When a story survives 14 rejections over 2 years to finally find a good home, I can't help but feel awash with relief.Read the whole thing. We often talk about the necessity of perseverance -- excuse me, persperistence -- here at ISLF, but I don't know if we've ever asked a concomitant question: Why bother? After all, unflagging effort doesn't guarantee success. Plenty of worthy writers struggle for the acknowledgment they deserve. Well, the simple answer is that it's the only part of the process that we can directly control. Literary and genre darling Michael Chabon admits as much in a recent article from Writer's Digest: "I like to say there are three things that are required for success as a writer: talent, luck, discipline. … [Discipline] is the one that you have to focus on controlling, and you just have to hope and trust in the other two."
According to fellow writer Steve Ramey, perspiration + persistence = persperistence, and that's the formula necessary to succeed as writers.

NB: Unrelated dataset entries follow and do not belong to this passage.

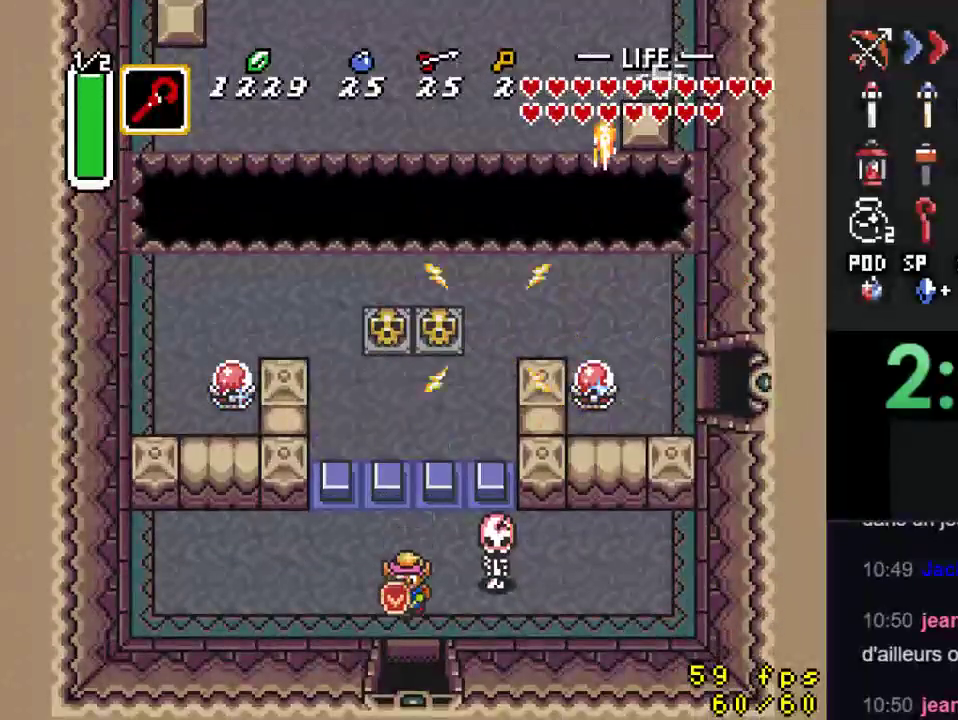
{"buttons": ["DPAD_DOWN"], "events": []}
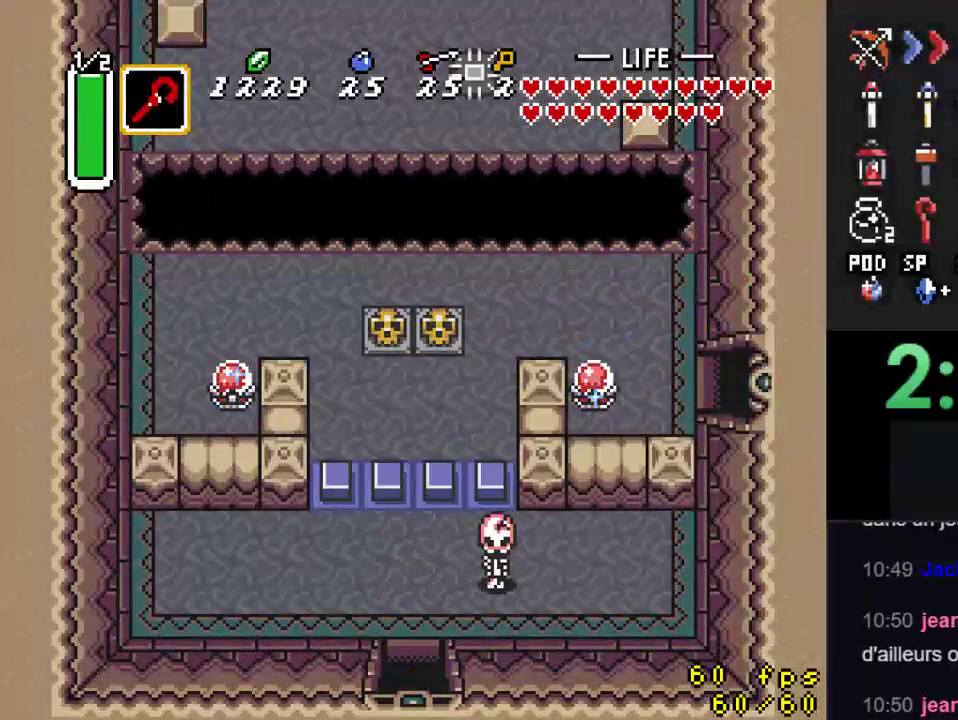
{"buttons": ["DPAD_DOWN"], "events": []}
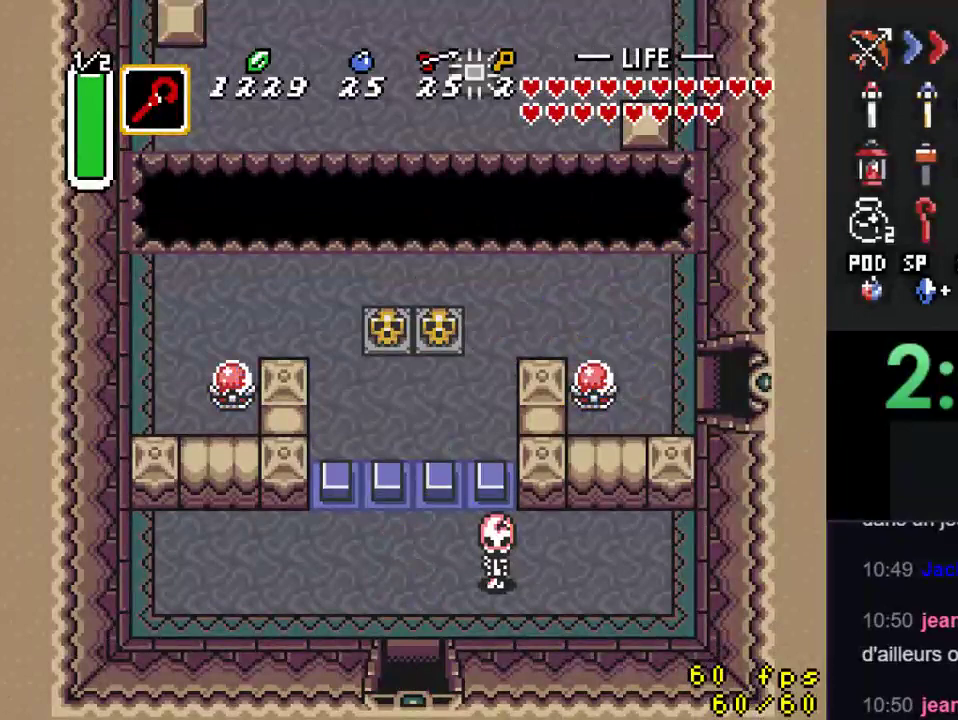
{"buttons": ["DPAD_DOWN"], "events": []}
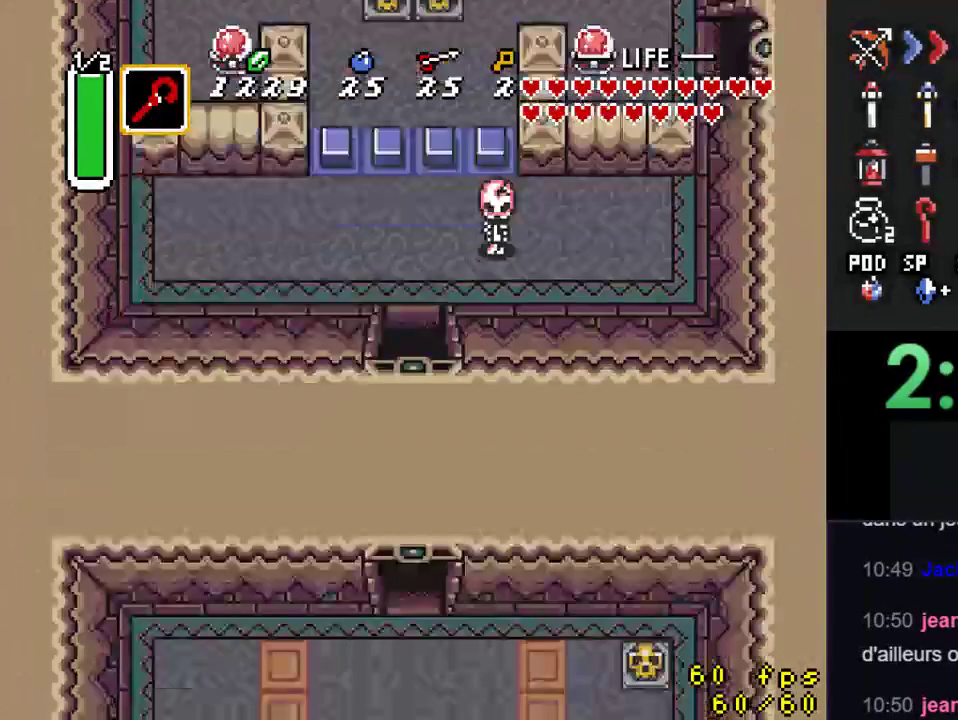
{"buttons": ["DPAD_DOWN"], "events": []}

We can't give up on our stories, and we can't lose faith in ourselves, no matter how long it takes for our work to be published.
(Picture: CC 2010 by Ame Otoko; Hat Tip: Brandywine Books)
8 comments:
Persperistence--how utterly cool. Yes, it's all about staying on it, isn't it? I hate to think of the gazillion wonderful stories that never got told because a writer gave up after a few rejections. It takes stamina and... yeah, persperistence :)
Thanks for sharing!
Thanks for the shout-out, Loren. "Never give up. Never surrender!" - Galaxy Quest
Guilie,
I think that's a big part of it. Well, at least it's the irreducible part. We may not succeed with it, but we certainly won't without it!
Milo,
Thanks for stopping by! I really need to watch Galaxy Quest sometime.
Mmhm. Come back when you've got 21 submissions over almost four years and still no takers. :-P
Keepin' on keepin' on, I suppose.
Yes, but once they realize how cool your stuff is -- and it is super cool -- you won't be able to sub fast enough.
That story is just the perennial bridesmaid. It's gotten more "almosts" than almost anything else of mine, but nobody likes it enough to publish it.
I think most of us have one like that, a story that everyone loves, but one that we just can't seem to sell. Painful.